Stored dataset items:
○ ○ ○
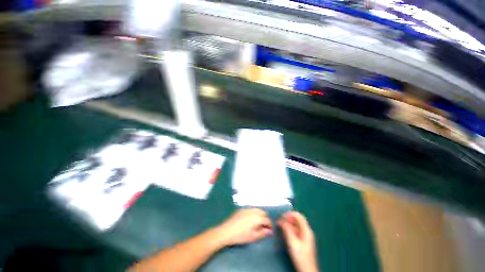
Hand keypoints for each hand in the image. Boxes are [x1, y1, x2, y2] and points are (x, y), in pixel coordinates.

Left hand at [217, 208, 272, 245]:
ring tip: (258, 223)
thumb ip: (263, 233)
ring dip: (260, 215)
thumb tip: (270, 231)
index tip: (270, 231)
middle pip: (263, 212)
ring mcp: (246, 209)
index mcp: (256, 217)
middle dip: (265, 219)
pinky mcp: (241, 209)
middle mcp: (253, 210)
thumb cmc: (240, 236)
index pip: (267, 220)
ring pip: (257, 209)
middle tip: (264, 227)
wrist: (226, 231)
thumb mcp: (253, 237)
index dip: (270, 225)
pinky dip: (254, 213)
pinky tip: (251, 220)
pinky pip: (251, 209)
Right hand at [278, 211, 317, 271]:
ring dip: (288, 223)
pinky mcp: (302, 241)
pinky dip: (289, 229)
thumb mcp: (292, 242)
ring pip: (296, 225)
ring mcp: (305, 236)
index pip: (298, 215)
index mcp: (306, 230)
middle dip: (288, 218)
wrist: (307, 270)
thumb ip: (287, 229)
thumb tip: (281, 220)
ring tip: (280, 225)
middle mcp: (306, 231)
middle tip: (279, 221)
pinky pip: (295, 230)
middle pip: (297, 219)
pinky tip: (284, 232)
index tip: (281, 216)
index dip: (290, 214)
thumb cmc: (300, 256)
○ ○ ○
▶ [EXERCISE REQUIREMENTS]: What is needed is every line from the data above that includes the string "index", copied out.

▶ [WRITTEN SOLUTION]:
index tip: (270, 231)
index mcp: (256, 217)
index pip: (267, 220)
index dip: (270, 225)
index pip: (298, 215)
index mcp: (306, 230)
index tip: (281, 216)
index dip: (290, 214)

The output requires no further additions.